Wie ich Lahore liebe! Das ist mir wieder eingefallen, als ich eingeklemmt in meiner Rikscha zwischen Eisenplatten und Metallstangen, die über eine Kreuzung gefahren werden sollten, nicht vorwaerts und nicht rueckwaerts kam. Dabei war das Tor zur Altstadt gar nicht mehr weit. Aber mein Rikshafahrer war klug und wollte mich vor allem nicht laufen lassen. Geschickt befreite er uns von Pferdemäulern, Heuballen und weiteren gefaehrlich Eisentransportern und sagte am Ende strahlend: Ap hamare meheman hae! (ihr seid doch unsere Gaeste!), waehrend er uns am Delhi Gate absetzte.

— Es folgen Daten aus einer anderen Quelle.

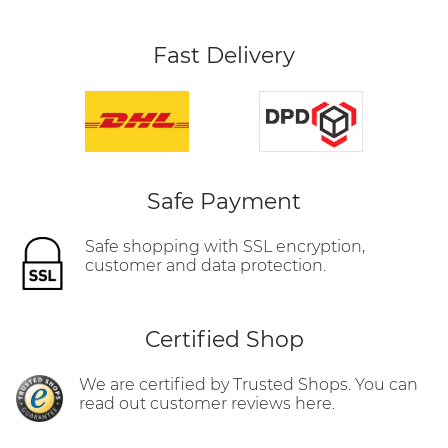
Fast Delivery
Safe Payment
Safe shopping with SSL encryption,
customer and data protection.
Certified Shop
We are certified by Trusted Shops. You can
read out customer reviews here.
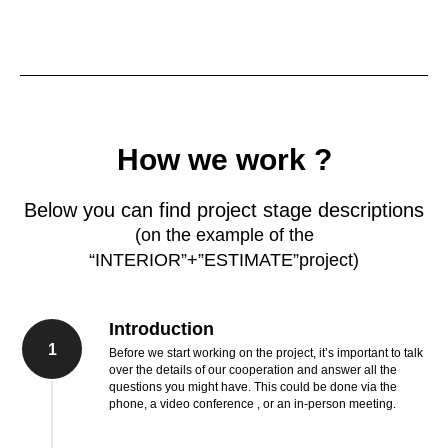
How we work ?
Below you can find project stage descriptions
(on the example of the
“INTERIOR”+”ESTIMATE”project)
Introduction
1
Before we start working on the project, it’s important to talk
over the details of our cooperation and answer all the
questions you might have. This could be done via the
phone, a video conference , or an in-person meeting.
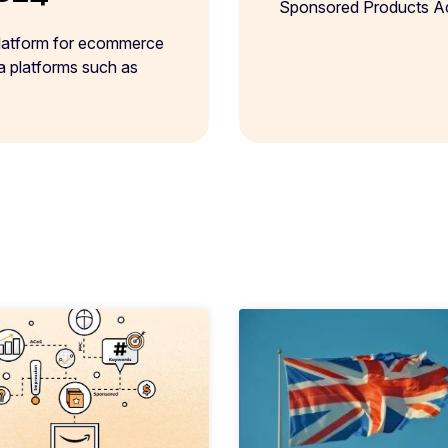
Sponsored Products Ads
platform for ecommerce
ia platforms such as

Als ich durch das grosse Tor in die Altstadt komme, bin ich ueberwaeltigt wie am ersten Tag: 1000 Gerueche fliegen mir da entgegen, Stimmengewirr und Farben, die ich schon fast vergessen hatte. Es gibt auf einmal kein Reisen mehr, kein Roshni, kein Berlin, nicht mal mehr eine Maria, die mit diesem Maerchenort gleichzeitig existieren koennte. Hinter den Mauern der Altstadt bin ich wie ein leerer Krug, der mit all diesen Eindruecken gefuellt werden will. Da haengen Huehner von oben herab, die bald in kleine Teile gehackt werden - die Fuesse werden in Buendeln verkauft. Dazu gibt es frischen Koriander, den der Gemuesemann vor sich herschiebt wie einen Garten auf Raedern. Dann kommen Tomaten, Möhren, Rettiche - bergeweise! Und schliesslich das Obst. Hier halten wir an, ein Eis zu essen und gleichzeitig all die gestapelten Sachen zu bewundern: Erdbeeren, Datteln, Nuesse noch und noecher, dazwischen Glitzerzeug, dass es noch schoener aussieht. In der Eisnische mit unseren Tuechern fallen wir hier kaum auf. Keiner rechnet mit Auslaendern. Alles ist, wie es jeden Tag ist, nichts insziniert. Spuelbuersten werden verkauft und Toepfe, Farben, Gewuerze, Armreifen und nicht zuletzt all die bunten schillernden Stoffe dieser Stadt. Auch hier lassen wir uns mehr Zeit, setzen uns zu den waehlerischen Frauen und probieren die unterschiedlichsten Tuecher aus. Jetzt sind die Fragen wieder gross: Christian? Germany? Das ist kein Problem, sagt der Verkaeufer lachend, Jesus war auch ein guter Mann. Dann drueckt er mir ein Paeckchen Nimko in die Hand, fuer das ich gerade 20 Rs zahlen wollte, und gibt mir seinen Segen. Wir lassen uns wieder vom Strudel der Strassen mitreißen, probieren hier Golgapey und dort suessen Moehrenpudding und merken schliesslich, dass wir Hunger kriegen.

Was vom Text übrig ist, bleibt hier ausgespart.